Shutdown – auch in der Kunsthalle Karlsruhe. Was bedeutet das für eine Ausstellung wie „Inventing Nature – Pflanzen in der Kunst“, die rund neun Wochen später eröffnet werden sollte?

Es bedeutet, einen vollbesetzen Zug, der mit Volldampf unterwegs ist, mit einer Vollbremsung zum Stehen zu bringen. Jahrelange Vorarbeiten, an denen Künstler*innen, Kolleg*innen aus allen Abteilungen unseres Hauses und aus anderen Museen, Galerien, private Leihgeber, ein Verlag, Autor*innen und Institutionen beteiligt waren, werden ausgebremst – wie die Laster, die übrigens teilweise schon auf dem Weg waren, um Werke von mehr als 30 Künstler*innen anzuliefern. Die Vernunft, die Fürsorgepflicht für Mitarbeiter*innen und Publikum gebieten dies.

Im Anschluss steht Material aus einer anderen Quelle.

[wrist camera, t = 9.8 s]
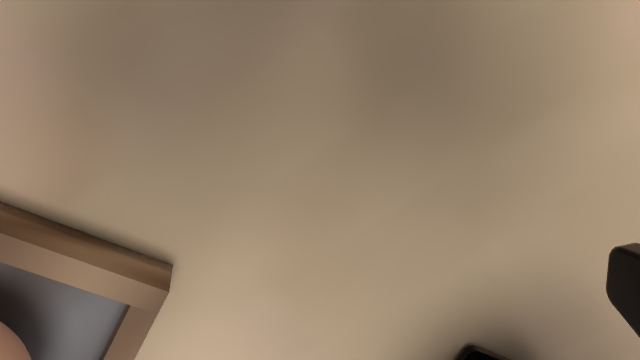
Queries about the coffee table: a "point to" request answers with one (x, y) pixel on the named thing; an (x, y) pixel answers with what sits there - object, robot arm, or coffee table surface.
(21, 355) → the ball
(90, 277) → the walnut tray
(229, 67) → the coffee table surface
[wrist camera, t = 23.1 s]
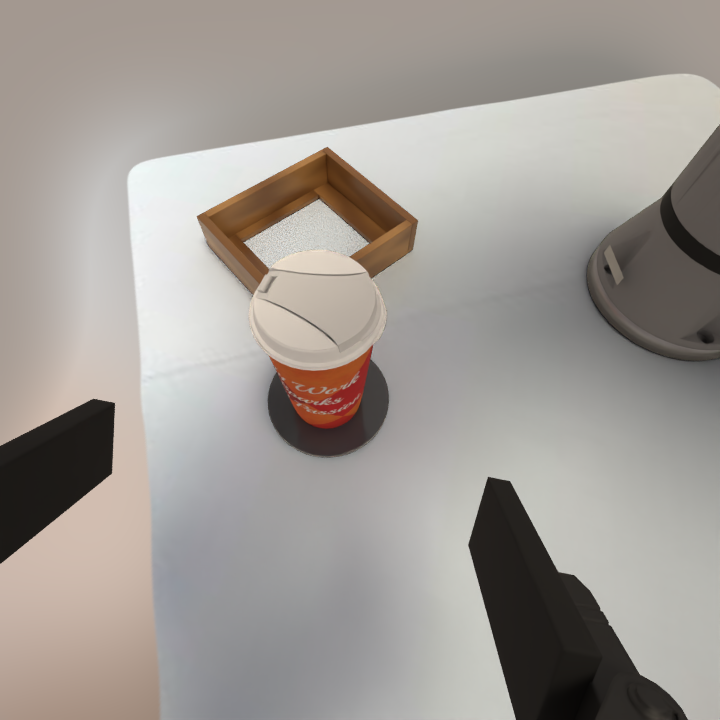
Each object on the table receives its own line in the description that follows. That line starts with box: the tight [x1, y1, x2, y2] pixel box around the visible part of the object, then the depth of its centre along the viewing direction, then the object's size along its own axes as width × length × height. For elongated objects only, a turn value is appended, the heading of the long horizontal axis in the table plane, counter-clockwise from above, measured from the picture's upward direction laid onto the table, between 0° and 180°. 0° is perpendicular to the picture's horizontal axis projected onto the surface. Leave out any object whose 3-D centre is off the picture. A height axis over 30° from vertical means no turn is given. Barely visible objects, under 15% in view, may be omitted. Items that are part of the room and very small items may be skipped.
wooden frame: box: [197, 147, 418, 295], centre depth 42 cm, size 16×14×4 cm
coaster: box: [268, 359, 389, 458], centre depth 36 cm, size 10×10×1 cm
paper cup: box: [249, 250, 387, 429], centre depth 30 cm, size 8×8×14 cm
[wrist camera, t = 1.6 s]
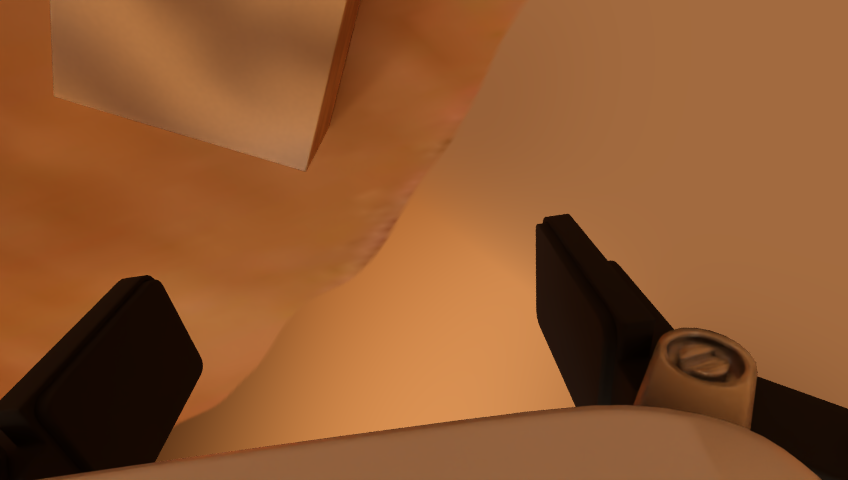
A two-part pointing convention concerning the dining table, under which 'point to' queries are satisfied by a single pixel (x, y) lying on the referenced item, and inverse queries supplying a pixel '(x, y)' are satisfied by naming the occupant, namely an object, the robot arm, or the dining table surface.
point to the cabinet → (209, 67)
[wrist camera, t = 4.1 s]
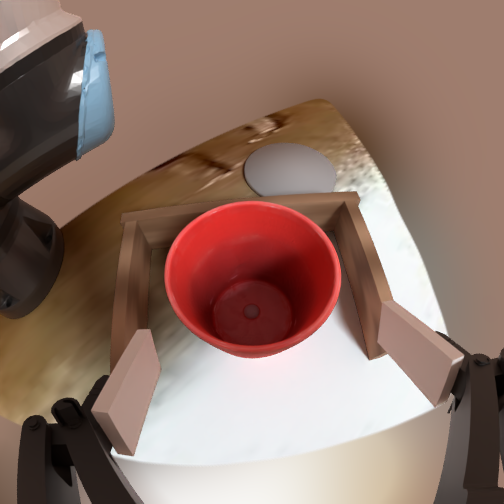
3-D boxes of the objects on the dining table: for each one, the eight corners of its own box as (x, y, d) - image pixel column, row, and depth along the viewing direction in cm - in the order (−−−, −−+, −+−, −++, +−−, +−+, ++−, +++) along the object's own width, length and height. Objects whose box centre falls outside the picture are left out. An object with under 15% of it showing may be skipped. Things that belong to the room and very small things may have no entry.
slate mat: (228, 189, 33) (228, 185, 33) (264, 138, 39) (264, 135, 38) (324, 219, 30) (325, 216, 30) (342, 160, 36) (343, 157, 36)
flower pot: (229, 249, 28) (219, 180, 20) (328, 293, 26) (360, 234, 17) (172, 336, 23) (130, 294, 15) (281, 394, 21) (299, 387, 13)
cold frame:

Künstler*innen, Verlag und Galerien haben gemeinsam Energien, Ideen, Zeit und Geld investiert, sie sind auch – das konnten wir hören – schon mit Existenzsorgen konfrontiert. Staatliche Institutionen aber bleiben verlässlich, ethisch und praktisch in der Pflicht und geben ermutigende Zeichen der Stabilität. Die Arbeit geht unvermindert weiter; der Katalog wird produziert, an der Vermittlung der Ausstellung gearbeitet. Denn: Inventing Nature – Pflanzen in der Kunst, die am 29. Mai 2020 hätte eröffnet werden sollen, wird nun um etwa ein Jahr verschoben. 2021 ist das Jahr, in dem die Kunsthalle ihr 175-jähriges Bestehen feiert, und so wird der Ausstellung und ihrem brisanten ökologischen Thema – der Frage nach unserem Umgang mit Natur und unseren Lebensbedingungen – wohl noch mehr öffentliche Aufmerksamkeit zuteilwerden.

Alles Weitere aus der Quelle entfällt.